Here’s the nightmare in a nutshell. You kill yourself writing a story. It’s the best you can do. You have your opinions about it, but you need to know what others think so you solicit responses from a few readers, and invariably some of them disagree with your own assessment of the work.
Now what? If there’s no objective way to determine who’s subjective opinion is correct, your tendency will probably be to think you’re right, which puts you back where you started. Alternatively, if you’re have little self-esteem or self-confidence, you may assume your readers are right about everything, but that’s just blindness in another guise.
To make matters much worse, if you’re a beginning writer, all of this uncertainty gets magnified by a bazillion. Why? Because you and your readers have no craft knowledge in common which you can use to discuss your opinions. Whatever your ability as a nascent writer, the work you produce will necessarily be driven by a mix of native gifts and capacity for mimicry, rather than by craft-based decisions. If your readers are also new to the craft of storytelling, their responses will also be devoid of craft: “I didn’t like it,” or “I didn’t get it,” or “I wanted more,” etc. And even if you’re lucky enough to have experienced readers, how are you going to know how to respond to or judge their feedback if you don’t share their level of craft knowledge?
— Mark Barrett
Vincent Eaton says
I’ve been in several writing workshops and writer’s groups. It usually worked out that out of, say, 8 readers, 2 would be completely on the wavelength of the story/novel/book; special attention was given to them. Those with little experience were indeed generic in their appraisal, and the more experienced more discerning. Yet it could be as unhelpful. It’s a crap shoot, and, after one has one’s voice, a distraction. But, in the beginning, a needed feedback and social framework.

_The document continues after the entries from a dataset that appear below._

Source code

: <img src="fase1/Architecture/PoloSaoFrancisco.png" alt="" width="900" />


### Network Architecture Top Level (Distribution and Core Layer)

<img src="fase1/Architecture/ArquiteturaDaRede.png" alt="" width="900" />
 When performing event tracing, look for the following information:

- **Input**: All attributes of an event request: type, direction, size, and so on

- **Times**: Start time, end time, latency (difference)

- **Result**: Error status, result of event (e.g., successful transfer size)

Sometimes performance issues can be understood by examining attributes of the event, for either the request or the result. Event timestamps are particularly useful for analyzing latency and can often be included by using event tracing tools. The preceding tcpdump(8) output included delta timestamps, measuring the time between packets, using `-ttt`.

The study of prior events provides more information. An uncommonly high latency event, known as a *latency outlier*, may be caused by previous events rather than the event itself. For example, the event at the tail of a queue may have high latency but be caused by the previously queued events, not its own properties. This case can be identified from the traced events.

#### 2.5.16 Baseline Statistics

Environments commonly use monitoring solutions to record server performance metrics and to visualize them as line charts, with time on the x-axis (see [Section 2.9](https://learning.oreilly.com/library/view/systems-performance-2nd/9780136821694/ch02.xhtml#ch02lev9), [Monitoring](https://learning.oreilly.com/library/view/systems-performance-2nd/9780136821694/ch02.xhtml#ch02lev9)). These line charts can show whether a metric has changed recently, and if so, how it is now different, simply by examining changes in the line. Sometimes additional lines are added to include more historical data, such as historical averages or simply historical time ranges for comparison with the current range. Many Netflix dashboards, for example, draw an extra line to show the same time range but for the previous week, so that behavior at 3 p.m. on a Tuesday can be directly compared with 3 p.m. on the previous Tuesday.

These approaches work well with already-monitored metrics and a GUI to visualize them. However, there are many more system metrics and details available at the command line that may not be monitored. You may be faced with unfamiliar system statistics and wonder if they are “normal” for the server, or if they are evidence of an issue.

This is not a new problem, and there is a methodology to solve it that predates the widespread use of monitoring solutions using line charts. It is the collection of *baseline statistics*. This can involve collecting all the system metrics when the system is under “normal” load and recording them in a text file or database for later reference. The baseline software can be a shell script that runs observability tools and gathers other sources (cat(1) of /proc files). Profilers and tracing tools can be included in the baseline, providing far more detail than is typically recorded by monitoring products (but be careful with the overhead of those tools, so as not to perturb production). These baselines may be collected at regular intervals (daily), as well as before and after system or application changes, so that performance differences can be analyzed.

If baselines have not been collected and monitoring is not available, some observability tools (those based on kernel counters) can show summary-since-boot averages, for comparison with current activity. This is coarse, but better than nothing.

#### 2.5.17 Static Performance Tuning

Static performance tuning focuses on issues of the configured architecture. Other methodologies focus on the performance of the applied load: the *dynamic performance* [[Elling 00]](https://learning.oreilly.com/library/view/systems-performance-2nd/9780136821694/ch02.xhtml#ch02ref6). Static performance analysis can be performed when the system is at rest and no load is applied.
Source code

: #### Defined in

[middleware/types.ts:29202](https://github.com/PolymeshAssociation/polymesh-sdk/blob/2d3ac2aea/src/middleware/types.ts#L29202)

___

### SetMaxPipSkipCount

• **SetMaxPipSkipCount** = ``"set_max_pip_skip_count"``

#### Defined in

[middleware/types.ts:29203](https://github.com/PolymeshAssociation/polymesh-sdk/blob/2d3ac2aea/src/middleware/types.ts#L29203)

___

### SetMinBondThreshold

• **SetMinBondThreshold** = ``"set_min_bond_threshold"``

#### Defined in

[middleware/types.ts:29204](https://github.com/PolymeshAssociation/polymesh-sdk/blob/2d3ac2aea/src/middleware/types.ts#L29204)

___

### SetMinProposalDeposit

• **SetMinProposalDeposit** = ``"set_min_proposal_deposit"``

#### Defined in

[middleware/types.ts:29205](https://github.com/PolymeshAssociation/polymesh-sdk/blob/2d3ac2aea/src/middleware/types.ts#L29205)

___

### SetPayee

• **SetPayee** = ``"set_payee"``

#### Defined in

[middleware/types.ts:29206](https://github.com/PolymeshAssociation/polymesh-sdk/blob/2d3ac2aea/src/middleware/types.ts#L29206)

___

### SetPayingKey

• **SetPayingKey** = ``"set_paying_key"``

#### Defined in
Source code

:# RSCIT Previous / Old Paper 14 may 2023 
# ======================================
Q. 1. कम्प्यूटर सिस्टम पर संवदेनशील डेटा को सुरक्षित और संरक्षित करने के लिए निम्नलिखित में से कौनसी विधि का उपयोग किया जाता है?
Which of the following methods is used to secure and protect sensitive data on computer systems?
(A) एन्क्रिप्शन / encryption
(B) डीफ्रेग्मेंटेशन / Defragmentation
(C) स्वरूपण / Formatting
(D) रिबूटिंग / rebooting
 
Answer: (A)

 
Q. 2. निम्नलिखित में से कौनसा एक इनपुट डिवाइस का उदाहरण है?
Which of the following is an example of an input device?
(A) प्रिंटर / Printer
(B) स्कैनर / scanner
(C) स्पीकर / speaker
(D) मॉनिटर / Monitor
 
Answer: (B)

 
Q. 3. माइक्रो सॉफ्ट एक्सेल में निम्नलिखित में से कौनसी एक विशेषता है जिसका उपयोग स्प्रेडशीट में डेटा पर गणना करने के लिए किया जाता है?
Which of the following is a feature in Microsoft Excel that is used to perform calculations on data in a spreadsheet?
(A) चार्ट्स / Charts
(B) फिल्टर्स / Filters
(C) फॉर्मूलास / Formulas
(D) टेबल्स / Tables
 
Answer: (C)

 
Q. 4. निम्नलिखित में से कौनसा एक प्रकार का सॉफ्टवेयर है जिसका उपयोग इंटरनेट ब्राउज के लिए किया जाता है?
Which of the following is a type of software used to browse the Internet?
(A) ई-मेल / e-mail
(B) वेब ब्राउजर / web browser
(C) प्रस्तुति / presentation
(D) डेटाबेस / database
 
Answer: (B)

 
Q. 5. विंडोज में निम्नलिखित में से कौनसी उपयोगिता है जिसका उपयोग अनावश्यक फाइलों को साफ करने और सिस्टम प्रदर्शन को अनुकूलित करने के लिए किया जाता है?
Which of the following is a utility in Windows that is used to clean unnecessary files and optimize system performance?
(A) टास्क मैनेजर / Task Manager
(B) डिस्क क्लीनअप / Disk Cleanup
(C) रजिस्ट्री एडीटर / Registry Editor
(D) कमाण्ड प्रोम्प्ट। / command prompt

But something to grow out of with confidence, and, as mentioned, the discovering and nurturing of one’s own voice. Again: it’s those who are on the wavelength of the story who are valuable to pay most attention to in their critiques.
I don’t disagree, particularly regarding questions about one’s story as a whole. But even people who may not ‘get’ what you’re doing can provide useful feedback about specifics. Maybe they tripped over a sentence and you suddenly see how to fix it. Maybe they were put off by an assumption you made: if you change your assumption, you potentially open the work up to more readers.
Still, as noted more than once in these posts on workshops, there’s nothing more valuable than a trusted reader, and finding people who understand what you’re trying to do is invaluable. (That the web allows such relationships to continue after a workshop ends is also a boon. Back in the day, when people were gone, they were gone.)